Ending a Negotiation

  • Summary close: you end by simply stating the agreed terms.
  • Concessions close: you end by discussing the flexibility/accommodating actions of both sides.
  • Adjournment close: you agree to take time out to consider more information.
  • Ultimatum close: one party states that the deal either happens on certain terms or they walk away.

Points you may typically have to negotiate

Material terms

  • What is included in the transaction (e.g. which particular assets/the number of shares).
  • Price (or the amount one party is willing to settle at in the case of a dispute).
  • Time frame: for instance, the date at which payment will be made or the delivery date of an asset.

Conditions Precedent

  • These are conditions that must be fulfilled before full performance under a contract becomes due. Notable examples of conditions precedent include the verification (through due diligence) of all the key promises made by the seller prior to the transaction and the receipt of clearance from the relevant competition authorities.

Scope of Due Diligence

  • Due Diligence refers to the process under which the buyer and its advisors carry out in-depth investigations into many aspects of proposed targets companies.
  • This can involve looking through legal/financial/other records to check whether anything exists that could adversely impact upon the deal.

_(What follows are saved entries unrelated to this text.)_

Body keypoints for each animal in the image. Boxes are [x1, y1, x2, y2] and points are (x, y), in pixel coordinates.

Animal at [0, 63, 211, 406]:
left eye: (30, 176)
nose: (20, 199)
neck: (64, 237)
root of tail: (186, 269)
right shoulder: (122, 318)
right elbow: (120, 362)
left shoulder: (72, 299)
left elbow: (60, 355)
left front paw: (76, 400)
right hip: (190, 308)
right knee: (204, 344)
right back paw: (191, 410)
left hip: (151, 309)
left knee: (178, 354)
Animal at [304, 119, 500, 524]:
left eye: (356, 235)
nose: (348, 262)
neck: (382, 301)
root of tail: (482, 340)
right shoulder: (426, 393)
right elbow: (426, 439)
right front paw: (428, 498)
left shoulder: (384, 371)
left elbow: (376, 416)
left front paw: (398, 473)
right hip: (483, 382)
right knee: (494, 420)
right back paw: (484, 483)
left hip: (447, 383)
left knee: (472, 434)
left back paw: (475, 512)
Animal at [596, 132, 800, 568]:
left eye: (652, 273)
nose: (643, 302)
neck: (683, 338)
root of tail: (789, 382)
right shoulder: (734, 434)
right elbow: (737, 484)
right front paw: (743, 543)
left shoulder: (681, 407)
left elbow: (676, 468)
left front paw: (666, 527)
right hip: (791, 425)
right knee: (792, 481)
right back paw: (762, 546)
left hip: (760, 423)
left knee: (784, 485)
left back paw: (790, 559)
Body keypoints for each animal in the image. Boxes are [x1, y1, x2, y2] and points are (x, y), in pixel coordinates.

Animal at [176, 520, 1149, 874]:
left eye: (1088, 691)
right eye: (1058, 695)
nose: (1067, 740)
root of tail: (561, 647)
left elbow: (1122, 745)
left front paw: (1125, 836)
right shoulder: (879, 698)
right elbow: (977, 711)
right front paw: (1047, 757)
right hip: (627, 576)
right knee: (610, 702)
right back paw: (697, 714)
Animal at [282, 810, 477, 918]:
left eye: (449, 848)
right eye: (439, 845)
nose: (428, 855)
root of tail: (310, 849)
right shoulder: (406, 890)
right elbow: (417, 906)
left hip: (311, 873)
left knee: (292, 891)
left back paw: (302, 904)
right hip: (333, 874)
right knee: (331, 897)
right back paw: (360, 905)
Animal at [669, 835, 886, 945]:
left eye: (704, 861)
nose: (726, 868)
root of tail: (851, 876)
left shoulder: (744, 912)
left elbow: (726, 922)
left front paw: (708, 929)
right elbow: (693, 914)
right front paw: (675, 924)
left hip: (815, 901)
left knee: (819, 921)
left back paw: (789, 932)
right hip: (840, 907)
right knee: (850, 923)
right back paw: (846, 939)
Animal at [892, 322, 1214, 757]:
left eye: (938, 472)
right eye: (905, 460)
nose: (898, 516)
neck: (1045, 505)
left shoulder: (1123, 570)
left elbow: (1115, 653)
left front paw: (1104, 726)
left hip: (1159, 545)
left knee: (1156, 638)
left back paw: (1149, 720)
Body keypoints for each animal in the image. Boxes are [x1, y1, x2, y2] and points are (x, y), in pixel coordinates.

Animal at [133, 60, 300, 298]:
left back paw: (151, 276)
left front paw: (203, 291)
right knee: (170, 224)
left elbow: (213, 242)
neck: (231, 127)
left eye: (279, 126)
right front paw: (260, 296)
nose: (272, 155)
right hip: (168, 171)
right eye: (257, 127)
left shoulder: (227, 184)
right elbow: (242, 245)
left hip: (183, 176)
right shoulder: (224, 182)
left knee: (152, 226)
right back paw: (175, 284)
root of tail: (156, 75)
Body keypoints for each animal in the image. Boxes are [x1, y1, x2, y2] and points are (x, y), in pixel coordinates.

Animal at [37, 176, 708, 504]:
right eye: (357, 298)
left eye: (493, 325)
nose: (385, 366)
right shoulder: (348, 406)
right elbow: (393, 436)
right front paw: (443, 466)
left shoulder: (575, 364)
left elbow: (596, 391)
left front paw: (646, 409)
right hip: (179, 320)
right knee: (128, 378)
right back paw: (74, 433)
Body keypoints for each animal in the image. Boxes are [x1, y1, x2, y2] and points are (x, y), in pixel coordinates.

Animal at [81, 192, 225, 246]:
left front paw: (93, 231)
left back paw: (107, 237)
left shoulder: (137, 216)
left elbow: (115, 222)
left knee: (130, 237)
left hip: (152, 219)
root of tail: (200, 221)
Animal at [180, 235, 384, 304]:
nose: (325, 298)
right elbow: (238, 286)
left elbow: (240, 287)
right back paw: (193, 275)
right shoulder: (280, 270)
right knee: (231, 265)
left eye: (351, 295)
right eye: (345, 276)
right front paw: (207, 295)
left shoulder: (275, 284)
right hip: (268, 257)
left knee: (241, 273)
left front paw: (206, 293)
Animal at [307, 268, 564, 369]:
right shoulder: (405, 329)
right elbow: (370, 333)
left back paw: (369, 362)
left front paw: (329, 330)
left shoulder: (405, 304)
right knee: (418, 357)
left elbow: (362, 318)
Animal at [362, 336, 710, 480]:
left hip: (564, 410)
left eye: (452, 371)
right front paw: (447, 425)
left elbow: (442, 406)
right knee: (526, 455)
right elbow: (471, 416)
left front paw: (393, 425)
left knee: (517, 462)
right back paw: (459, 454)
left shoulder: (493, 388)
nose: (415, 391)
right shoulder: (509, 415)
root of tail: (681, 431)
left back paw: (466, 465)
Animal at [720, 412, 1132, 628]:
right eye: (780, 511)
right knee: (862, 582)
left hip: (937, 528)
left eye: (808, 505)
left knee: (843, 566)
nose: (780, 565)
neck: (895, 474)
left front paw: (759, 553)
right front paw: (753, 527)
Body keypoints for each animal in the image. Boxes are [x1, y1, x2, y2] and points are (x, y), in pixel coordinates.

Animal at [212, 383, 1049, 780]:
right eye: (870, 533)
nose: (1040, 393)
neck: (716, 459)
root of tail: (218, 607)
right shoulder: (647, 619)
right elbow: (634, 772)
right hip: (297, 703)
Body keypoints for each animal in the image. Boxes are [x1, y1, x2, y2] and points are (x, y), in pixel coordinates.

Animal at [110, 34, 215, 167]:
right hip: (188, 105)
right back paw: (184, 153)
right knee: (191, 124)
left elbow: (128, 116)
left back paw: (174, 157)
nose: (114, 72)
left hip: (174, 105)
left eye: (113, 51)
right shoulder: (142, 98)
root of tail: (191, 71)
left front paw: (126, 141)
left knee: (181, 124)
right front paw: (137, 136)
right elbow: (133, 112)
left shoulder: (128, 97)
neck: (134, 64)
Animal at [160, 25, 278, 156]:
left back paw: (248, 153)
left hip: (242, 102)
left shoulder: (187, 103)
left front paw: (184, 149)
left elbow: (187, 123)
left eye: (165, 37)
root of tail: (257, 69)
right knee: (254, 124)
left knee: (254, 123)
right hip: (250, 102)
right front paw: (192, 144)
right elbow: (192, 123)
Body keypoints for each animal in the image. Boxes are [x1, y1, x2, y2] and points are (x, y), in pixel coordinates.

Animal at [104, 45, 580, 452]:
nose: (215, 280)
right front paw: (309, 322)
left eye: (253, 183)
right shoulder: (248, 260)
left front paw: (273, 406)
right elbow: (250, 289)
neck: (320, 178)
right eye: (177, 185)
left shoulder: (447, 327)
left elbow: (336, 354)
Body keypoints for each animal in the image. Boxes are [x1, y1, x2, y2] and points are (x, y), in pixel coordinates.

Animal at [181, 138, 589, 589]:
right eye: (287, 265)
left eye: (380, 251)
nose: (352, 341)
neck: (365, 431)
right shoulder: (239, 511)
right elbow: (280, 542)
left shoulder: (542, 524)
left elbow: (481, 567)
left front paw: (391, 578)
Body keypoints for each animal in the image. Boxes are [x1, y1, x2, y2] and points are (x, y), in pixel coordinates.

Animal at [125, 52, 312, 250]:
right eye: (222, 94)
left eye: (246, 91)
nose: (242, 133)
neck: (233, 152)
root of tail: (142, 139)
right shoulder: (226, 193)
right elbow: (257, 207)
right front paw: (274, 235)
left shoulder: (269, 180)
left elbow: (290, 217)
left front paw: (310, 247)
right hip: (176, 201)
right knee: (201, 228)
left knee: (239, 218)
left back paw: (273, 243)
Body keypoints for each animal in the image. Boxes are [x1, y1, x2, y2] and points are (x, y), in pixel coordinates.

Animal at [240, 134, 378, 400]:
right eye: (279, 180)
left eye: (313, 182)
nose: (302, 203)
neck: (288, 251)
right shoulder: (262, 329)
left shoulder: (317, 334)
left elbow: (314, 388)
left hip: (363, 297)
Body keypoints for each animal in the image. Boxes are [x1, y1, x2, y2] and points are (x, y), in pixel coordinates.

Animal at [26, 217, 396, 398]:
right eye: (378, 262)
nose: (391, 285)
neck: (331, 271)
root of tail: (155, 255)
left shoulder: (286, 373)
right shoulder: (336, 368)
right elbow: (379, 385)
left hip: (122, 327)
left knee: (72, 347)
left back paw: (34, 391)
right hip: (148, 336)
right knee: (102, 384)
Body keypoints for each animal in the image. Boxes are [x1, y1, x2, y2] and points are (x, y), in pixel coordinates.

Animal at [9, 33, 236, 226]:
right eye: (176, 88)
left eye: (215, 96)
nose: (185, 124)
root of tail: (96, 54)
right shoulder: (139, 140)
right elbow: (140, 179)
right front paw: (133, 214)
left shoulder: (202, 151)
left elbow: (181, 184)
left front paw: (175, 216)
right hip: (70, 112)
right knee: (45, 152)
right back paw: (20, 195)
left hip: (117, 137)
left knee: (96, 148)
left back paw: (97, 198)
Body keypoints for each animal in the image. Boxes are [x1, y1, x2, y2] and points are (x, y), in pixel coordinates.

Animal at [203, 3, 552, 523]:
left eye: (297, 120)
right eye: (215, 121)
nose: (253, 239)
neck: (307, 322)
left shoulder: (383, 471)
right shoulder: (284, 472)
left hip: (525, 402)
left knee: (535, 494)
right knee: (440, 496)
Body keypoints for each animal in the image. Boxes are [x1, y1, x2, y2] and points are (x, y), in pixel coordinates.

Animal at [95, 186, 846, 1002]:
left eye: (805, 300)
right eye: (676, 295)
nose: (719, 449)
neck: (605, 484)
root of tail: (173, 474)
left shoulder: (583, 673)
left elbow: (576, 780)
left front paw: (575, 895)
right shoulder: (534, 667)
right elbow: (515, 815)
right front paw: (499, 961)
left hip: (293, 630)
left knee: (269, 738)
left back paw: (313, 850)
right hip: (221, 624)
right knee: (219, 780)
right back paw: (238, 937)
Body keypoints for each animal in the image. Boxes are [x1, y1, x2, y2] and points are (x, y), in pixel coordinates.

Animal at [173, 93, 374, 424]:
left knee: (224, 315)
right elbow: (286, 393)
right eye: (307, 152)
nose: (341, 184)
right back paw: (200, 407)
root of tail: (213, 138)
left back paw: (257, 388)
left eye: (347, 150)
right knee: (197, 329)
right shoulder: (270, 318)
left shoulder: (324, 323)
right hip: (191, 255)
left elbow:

It can help the parties to understand exactly what they are buying (the state of the target company"s finances/pension scheme/assets/employment terms/contracts etc.).
  • Note that the seller will likely put restrictions in place to prevent potential buyers (which are usually competitors) from finding out too much about the seller"s business, in case the deal falls through.

Deal Protection

  • The buyer may request exclusivity over the deal so it does not waste time and money doing due diligence only to lose out to another party.
  • The seller may in return request a guaranteed payment if the buyer (having been given exclusivity) walks out on the deal without good reason.
  • Both parties can agree certain terms that will remain binding after the deal, in order to ensure both feel comfortable enough to go through with the deal. The below clauses are primary examples of the types of clauses that will commonly be negotiated.

Warranty

  • A factual statement in a contract that amounts to an assurance or a promise relating to the condition of an object or entity that the buyer is purchasing, the breach of which may give rise to a legal claim for damages.

Indemnity

  • Buyer protection, asking for pound for pound compensation if specified scenarios take place. For instance, if the target company is in the middle of a law suit at the time it is acquired, the sellers can agree in advance to pay back any money to the buyers that the company is required to pay out in relation to the law suit. Indemnities may be subject to caps, for instance maximum amounts that will be paid out if claims are made or time limitations upon the duration for which indemnities can be relied upon.

Non-Compete Agreement

  • A promise from the seller that if the deal goes ahead, the seller will not start up a similar business and emerge as a competitor of the business being acquired. Such agreements will usually apply for a limited period of time (typically 3 years) and/or apply only to regions in which the business being acquired already operates.

Non-Solicit Clause

  • A contractual promise from a seller to a buyer not to approach and attempt to poach, for instance, certain key employees, suppliers, distributors or customers of the newly purchased company for a given time period or in a particular jurisdiction.